My wife pointed out this week that last Monday was “our version of a snow day,” as Houstonians scrambled to find something to do with our kids, who suddenly didn’t have school as storms stalled out across the city. We prepared for the inevitable morning after by moving our cars to high ground, rolling up our rugs and getting them up off the floor, and stocking up on the essentials while the grocery stores were still open. We were told to stay indoors, and we prayed the internet didn’t go out.
But while our brethren to the North can make snow angels, snowmen, snow forts, and snow cones, have snow ball fights (yes, adults do this and it looks amazing) and talk about “snowmageddon” and “snowpocalypse,” what does Houston get for a day or two’s inconvenience? Underpasses that turn into swimming pools? A badge of honor for those who successfully route themselves around washed out areas on their morning commute? Mud? Humidity? As heavy rains and high water become a more frequent fact of life in the Bayou City, can’t we find ways to adapt and thrive during the deluge, rather than binge watching House of Cards (or in my household, Paw Patrol)?

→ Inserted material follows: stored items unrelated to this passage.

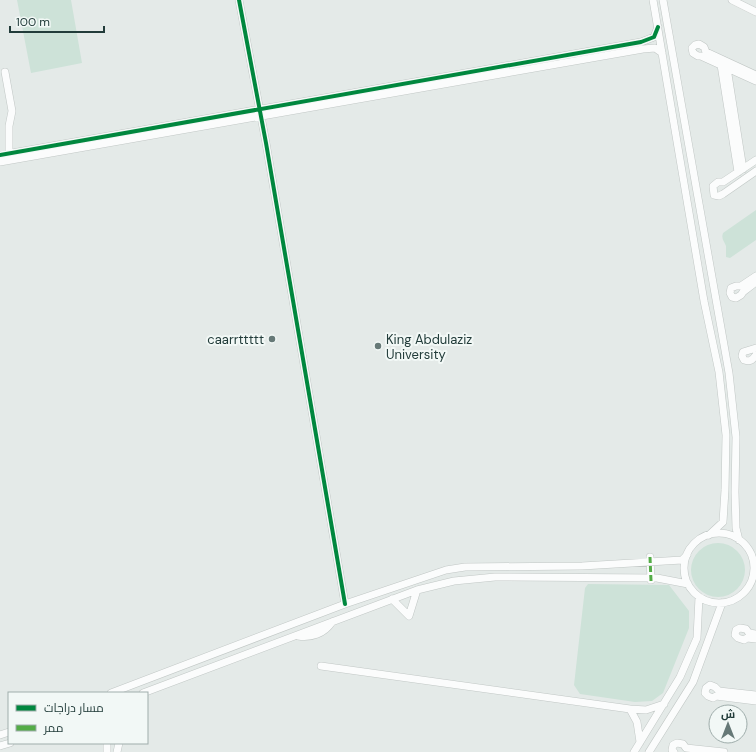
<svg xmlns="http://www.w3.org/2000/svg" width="756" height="752" viewBox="0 0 756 752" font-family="'DM Sans',Cairo,sans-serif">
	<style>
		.green { fill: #cde2d8 }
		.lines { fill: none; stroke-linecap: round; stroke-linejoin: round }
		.minor-casing { stroke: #c1c7c5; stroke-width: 8 }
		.minor { stroke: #fbfcfc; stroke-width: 7 }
		.quiet { stroke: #53ac46; stroke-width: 3; stroke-dasharray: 6 3; stroke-linecap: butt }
		.cycleway-casing { stroke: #f2f8f6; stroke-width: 6 }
		.cycleway { stroke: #00873e; stroke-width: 4 }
		.poi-dot { fill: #667977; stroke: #f2f8f6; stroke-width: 1.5 }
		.labels { text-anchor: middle; stroke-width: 4; stroke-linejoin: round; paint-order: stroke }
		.poi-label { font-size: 13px; fill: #223c3a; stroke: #f2f8f6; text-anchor: end }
	</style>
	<rect width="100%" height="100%" fill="#e4eae8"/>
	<!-- green -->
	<path class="green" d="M 17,0 L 71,0 L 82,63 L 31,73 Z
		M 756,210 L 756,240 L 730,258 L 726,257 C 726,254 726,249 726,246 C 724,241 721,239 723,233 Z
		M691 570a27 27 0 1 1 54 0a27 27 0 1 1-54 0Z
		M 588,584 L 669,585 L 689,611 L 689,628 L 663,693 L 652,701 L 635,702 L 580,694 L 574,685 L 585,588 Z"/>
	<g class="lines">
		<!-- minor casing -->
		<g class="minor-casing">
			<path id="minor" d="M 239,0 L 266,143 L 345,604
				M 653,0 L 704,301 L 719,372 L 726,435 L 725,490 L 723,522 L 709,535
				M 663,0 L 729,373 L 736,437 L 735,492 L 736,528 L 739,540
				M 732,0 L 756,12
				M 721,65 L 738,172
				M 727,68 L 743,169
				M 5,72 L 12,111 L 9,126 L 9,153
				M 756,75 L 706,52 L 704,47 L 699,44 L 695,45 L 692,48 L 693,53 L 698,56 L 701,56 L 756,81
				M 0,155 L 641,42 L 654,37 L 658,27
				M 756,160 L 723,182 L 718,182 L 713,186 L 714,195 L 719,196 L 723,194 L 756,171
				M 0,162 L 643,49 L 655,48 L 662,53
				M 756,276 L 741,286 L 736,286 L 731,288 L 730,293 L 732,297 L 736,298 L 741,295 L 743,292 L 756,282
				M 756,348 L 743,352 L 742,356 L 744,360 C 751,362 752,360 756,355
				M684 568a35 35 0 1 1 70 0a35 35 0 1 1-70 0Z
				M 650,557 L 651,580
				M 392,599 L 409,616 L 417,590
				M 756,634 L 749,633 L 746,629 L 740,628 L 736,630 L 735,635 L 738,638 L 744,640 L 747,638 L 756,639
				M 298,636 C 311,638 324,634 332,622
				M 321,666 L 630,709
				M 111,693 L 345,604 L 446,570 L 465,567 L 582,566 L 682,560 L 687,555
				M 143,693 L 417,590 L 454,581 L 495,577 L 657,578 L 688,584
				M 756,695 L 719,691 L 715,687 L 710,685 L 706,688 L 705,693 L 708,696 L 713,698 L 716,696 L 756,701
				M 0,735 L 9,732
				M 640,742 L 637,722 L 630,709 L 646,710 L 664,704
				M 107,743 L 107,752
				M 0,746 L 10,743
				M 117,752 L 119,743
				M 634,752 L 680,677 L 697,638 L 699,597
				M 649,752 L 693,682 L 722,603
				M 674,752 L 672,750 L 673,745 L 677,743 L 683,744 L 686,748 L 724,752"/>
		</g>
		<!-- minor -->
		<use href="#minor" class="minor"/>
		<!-- quiet -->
		<path class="quiet" d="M 650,557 L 651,581"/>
		<!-- cycleway casing -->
		<g class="cycleway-casing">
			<path id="cycleway" d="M 239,0 L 266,143 L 345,604
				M 0,155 L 641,42 L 654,37 L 658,27"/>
		</g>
		<!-- cycleway -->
		<use href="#cycleway" class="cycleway"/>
	</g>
	<!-- markers -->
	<g class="poi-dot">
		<circle cx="272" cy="339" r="4"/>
		<circle cx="378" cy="346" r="4"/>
	</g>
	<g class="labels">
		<!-- poi labels -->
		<g class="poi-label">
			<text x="264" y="344">caarrttttt</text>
			<text x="386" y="344" text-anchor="start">King Abdulaziz<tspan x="386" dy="15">University</tspan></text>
		</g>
	</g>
	<!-- legend -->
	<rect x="8" y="692" width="140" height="52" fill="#f2f8f6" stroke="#9fadab"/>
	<rect x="16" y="705" width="20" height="6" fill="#00873e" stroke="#9fadab"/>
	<text x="44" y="712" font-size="12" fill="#223c3a">مسار دراجات</text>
	<rect x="16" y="725" width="20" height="6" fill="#53ac46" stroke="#9fadab"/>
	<text x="44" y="732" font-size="12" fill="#223c3a">ممر</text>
	<!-- north arrow -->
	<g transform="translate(728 724)"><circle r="19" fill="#f2f8f6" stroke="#9fadab"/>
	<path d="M0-3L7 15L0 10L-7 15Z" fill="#667977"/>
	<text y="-6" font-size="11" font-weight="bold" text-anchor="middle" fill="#223c3a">ش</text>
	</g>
	<!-- scale -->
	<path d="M10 26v6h94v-6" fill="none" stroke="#223c3a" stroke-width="2"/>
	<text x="16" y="26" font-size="12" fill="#223c3a" stroke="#f2f8f6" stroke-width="3" paint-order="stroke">100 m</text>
</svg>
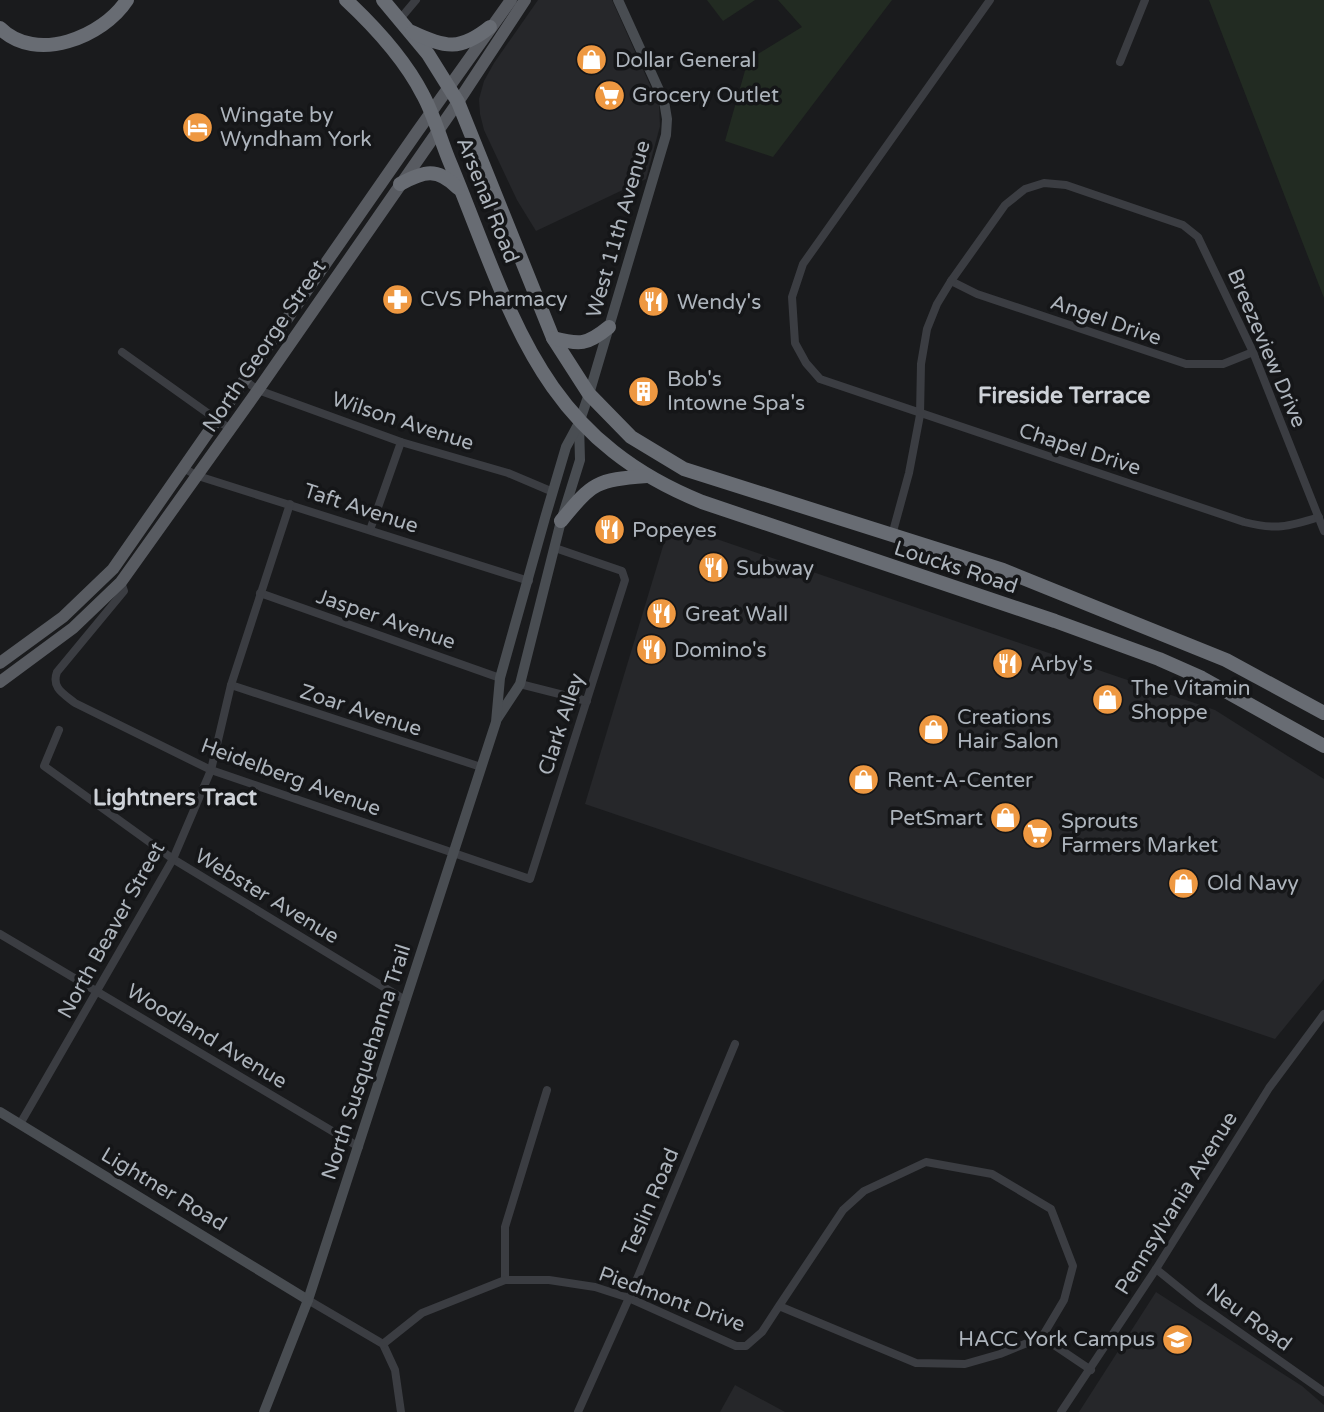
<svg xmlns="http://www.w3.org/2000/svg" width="1324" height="1412" font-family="'Varela Round',sans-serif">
<rect width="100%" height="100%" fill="#1a1b1d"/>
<g fill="#26272a">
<polygon points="538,0 612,0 659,105 660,126 646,179 536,231 517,200 484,130 480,114 479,99 484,81 494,63"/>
<polygon points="670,523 1215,710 1324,779 1324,979 1275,1039 585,804"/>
<polygon points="1156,1292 1302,1386 1324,1405 1324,1412 1079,1412"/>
<polygon points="735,1385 785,1412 720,1412"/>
</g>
<g fill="#222b22">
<polygon points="707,0 755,0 723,21"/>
<polygon points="778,0 892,0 773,157 725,141 748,60 802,27"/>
<polygon points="1209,0 1324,0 1324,298"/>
</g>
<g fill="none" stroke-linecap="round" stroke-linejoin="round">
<g stroke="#3b3d42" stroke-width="8">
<path d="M990,0L803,264L792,297L795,343L806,363L820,379L1244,522C1275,530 1288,527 1319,517"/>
<polyline points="400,19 416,0"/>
<polyline points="1120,62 1145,0"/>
<polyline points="951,281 977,294 1186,364 1223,364 1253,352"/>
<polyline points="122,352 230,429"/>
<polyline points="244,380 258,390 401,442 508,473 553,492"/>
<polyline points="183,468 198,476 529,581"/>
<polyline points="370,530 401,442"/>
<polyline points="892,535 909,473 920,415 921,364 927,329 937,304 951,281 1005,205 1025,189 1044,183 1066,185 1183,225 1198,237 1253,352 1324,531"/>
<path d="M121,582L124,591L57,672C51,688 64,694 75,703L211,770L530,879L625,580L622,571L555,548"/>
<polyline points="260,593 500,678"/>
<polyline points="520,684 587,701"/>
<polyline points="231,685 481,767"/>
<polyline points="59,730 44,766 173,859 405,1000"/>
<polyline points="0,934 359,1147"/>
<polyline points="20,1124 173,859 211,770 231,685 290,504"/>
<polyline points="1156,1269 1198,1303 1324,1392"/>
<polyline points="505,1280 505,1227 547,1090"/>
<polyline points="308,1300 383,1344 395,1370 401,1412"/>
<polyline points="1042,1337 1091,1370"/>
<polyline points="383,1344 422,1313 505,1280 549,1280 595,1287 629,1298 736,1346 746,1346 762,1332 779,1306 843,1210 864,1191 926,1162 992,1174 1051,1209 1073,1266 1064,1300 1042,1337 1000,1354 965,1364 916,1363 779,1306"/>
<polyline points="578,1412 629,1298 735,1044"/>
<polyline points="1061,1412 1156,1269 1269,1088 1324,1014"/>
</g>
<g stroke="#494d52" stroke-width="10">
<polyline points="497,719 520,684 561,521 580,460 579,424"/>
<polyline points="0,1112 308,1300"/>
<polyline points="264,1412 308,1300 496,722 500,678 545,518 566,447 579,423 589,394 666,135 667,119 664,101 618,0"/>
</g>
<g stroke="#585b61" stroke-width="12">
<polyline points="0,663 63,617 113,569 417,132 511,0"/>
<polyline points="0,682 73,628 121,582 258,390 458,102 525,0"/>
</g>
<g stroke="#686c73" stroke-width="14">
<path d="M346,0C375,27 405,60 423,95C435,117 441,142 451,165C512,313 538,436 702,502L1055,621L1159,659L1202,678L1324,746"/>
<polyline points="383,0 428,54 458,102 553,338 589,394 631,437 684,469 1003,570 1226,660 1324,713"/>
<path d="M0,28C36,64 103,37 127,0"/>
<path d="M412,32C446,48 460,51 490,27"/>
<path d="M400,184C424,171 437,167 458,188"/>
<path d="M553,338C580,345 587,345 609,327"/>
<path d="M561,521C593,482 596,480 647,476"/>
</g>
</g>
<defs>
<symbol id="shop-disc" viewBox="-11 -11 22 22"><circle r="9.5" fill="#ee9841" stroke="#151618"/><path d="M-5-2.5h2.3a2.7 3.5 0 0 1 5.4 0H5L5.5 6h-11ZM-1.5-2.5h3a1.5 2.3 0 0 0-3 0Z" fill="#fff"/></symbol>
<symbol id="supermarket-disc" viewBox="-11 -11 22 22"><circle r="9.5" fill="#ee9841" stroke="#151618"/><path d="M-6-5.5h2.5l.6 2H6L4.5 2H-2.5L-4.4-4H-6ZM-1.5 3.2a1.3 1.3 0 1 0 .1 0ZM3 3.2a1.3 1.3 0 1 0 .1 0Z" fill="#fff"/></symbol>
<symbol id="hotel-disc" viewBox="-11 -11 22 22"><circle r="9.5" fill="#ee9841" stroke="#151618"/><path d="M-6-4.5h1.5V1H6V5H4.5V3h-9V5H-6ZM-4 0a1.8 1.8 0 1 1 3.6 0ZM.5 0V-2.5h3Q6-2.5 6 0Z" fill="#fff"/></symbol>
<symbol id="pharmacy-disc" viewBox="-11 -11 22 22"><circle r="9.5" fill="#ee9841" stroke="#151618"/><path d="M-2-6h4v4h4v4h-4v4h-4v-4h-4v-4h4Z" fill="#fff"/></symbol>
<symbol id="restaurant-disc" viewBox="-11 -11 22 22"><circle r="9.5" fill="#ee9841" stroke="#151618"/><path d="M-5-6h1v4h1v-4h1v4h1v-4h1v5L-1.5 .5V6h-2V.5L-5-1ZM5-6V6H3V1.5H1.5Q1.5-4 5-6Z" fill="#fff"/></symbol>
<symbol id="building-disc" viewBox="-11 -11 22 22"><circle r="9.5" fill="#ee9841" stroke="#151618"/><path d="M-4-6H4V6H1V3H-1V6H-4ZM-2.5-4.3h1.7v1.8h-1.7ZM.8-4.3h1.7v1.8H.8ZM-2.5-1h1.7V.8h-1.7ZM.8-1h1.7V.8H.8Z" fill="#fff"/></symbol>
<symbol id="university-disc" viewBox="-11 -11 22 22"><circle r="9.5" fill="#ee9841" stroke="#151618"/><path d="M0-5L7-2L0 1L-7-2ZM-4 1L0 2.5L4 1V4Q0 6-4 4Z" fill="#fff"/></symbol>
</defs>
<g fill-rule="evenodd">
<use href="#shop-disc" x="574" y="42" width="35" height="35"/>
<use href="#supermarket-disc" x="592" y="78" width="35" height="35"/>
<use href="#hotel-disc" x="180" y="110" width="35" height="35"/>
<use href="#pharmacy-disc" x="380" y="282" width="35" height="35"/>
<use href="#restaurant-disc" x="636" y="284" width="35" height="35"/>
<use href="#building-disc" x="626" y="374" width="35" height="35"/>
<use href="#restaurant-disc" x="592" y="512" width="35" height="35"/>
<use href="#restaurant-disc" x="696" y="550" width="35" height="35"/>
<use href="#restaurant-disc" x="644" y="596" width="35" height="35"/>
<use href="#restaurant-disc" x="634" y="632" width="35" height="35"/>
<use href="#restaurant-disc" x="990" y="646" width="35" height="35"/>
<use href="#shop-disc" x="1090" y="682" width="35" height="35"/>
<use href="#shop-disc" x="916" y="712" width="35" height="35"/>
<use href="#shop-disc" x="846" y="762" width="35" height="35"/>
<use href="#shop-disc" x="988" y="800" width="35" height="35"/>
<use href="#supermarket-disc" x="1020" y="816" width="35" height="35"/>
<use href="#shop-disc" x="1166" y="866" width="35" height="35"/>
<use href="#university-disc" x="1160" y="1322" width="35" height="35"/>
</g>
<g text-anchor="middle" stroke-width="7" stroke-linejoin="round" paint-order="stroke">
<g font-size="21" fill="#adb4bc" stroke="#151618" text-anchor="start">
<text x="615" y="67">Dollar General</text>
<text x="632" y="102">Grocery Outlet</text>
<text x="220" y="122">Wingate by<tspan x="220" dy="24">Wyndham York</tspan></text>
<text x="420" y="306">CVS Pharmacy</text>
<text x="677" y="309">Wendy's</text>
<text x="667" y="386">Bob's<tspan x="667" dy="24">Intowne Spa's</tspan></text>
<text x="632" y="537">Popeyes</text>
<text x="736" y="575">Subway</text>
<text x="685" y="621">Great Wall</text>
<text x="674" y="657">Domino's</text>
<text x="1030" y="671">Arby's</text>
<text x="1131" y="695">The Vitamin<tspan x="1131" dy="24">Shoppe</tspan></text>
<text x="957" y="724">Creations<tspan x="957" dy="24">Hair Salon</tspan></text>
<text x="887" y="787">Rent-A-Center</text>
<text x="983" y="825" text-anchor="end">PetSmart</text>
<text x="1061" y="828">Sprouts<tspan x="1061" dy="24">Farmers Market</tspan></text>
<text x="1207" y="890">Old Navy</text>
<text x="1155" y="1346" text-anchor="end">HACC York Campus</text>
</g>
<g font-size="21" fill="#adb4bc" stroke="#151618">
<text transform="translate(488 200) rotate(68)" y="7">Arsenal Road</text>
<text transform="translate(618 229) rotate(-74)" y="7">West 11th Avenue</text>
<text transform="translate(1106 320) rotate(19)" y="7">Angel Drive</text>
<text transform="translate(264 346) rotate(-56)" y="7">North George Street</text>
<text transform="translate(1267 348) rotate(67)" y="7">Breezeview Drive</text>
<text transform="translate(403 421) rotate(18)" y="7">Wilson Avenue</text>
<text transform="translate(1080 449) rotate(18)" y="7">Chapel Drive</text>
<text transform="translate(361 508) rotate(18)" y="7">Taft Avenue</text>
<text transform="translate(956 567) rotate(18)" y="7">Loucks Road</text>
<text transform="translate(386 619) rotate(19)" y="7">Jasper Avenue</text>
<text transform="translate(361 710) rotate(18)" y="7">Zoar Avenue</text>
<text transform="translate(561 724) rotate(-72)" y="7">Clark Alley</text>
<text transform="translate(291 777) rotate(20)" y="7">Heidelberg Avenue</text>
<text transform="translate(267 896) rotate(31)" y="7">Webster Avenue</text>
<text transform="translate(111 930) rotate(-61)" y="7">North Beaver Street</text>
<text transform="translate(207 1036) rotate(31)" y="7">Woodland Avenue</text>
<text transform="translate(366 1062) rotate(-72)" y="7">North Susquehanna Trail</text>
<text transform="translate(164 1189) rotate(31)" y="7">Lightner Road</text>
<text transform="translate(650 1202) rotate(-67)" y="7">Teslin Road</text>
<text transform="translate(1176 1203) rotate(-58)" y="7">Pennsylvania Avenue</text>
<text transform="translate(672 1299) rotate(20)" y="7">Piedmont Drive</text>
<text transform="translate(1249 1317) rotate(36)" y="7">Neu Road</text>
</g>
<g font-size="23" font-weight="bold" fill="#ced2d8" stroke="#151618">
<text x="1064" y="403">Fireside Terrace</text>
<text x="175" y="805">Lightners Tract</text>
</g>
</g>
</svg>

By no means do I think any of us should discount the dangers of rising waters, nor the swift and terrible impact they can have on people’s lives (Houston's floods are nothing if not deadly, year after year after year). But if you’re staying safe, and can harness all that precipitation, where’s the harm in having a little fun?
How about we build an enormous, copper Colt .45 pistol in Hermann Park, with a likewise enormous funnel attached, that only spouts when rains are near-Biblical? Or a series of waterwheels up and down Buffalo Bayou that power a rope system to carry kids back up to the top of the world’s longest Slip ‘n’ Slide, running from downtown out to George Bush Park? Or on an environmentally friendly note, why not get some big ol’ rain barrels, set ‘em on Hamilton Street, and use all the run-off from the roof of Minute Maid Park to water the grass contained therein?
While these may not be the most practical, or obvious, of applications for the rain that comes with every pollen release season, you can’t tell me they’re the worst. Now all we have to do is ask Mayor Turner to find room in the budget.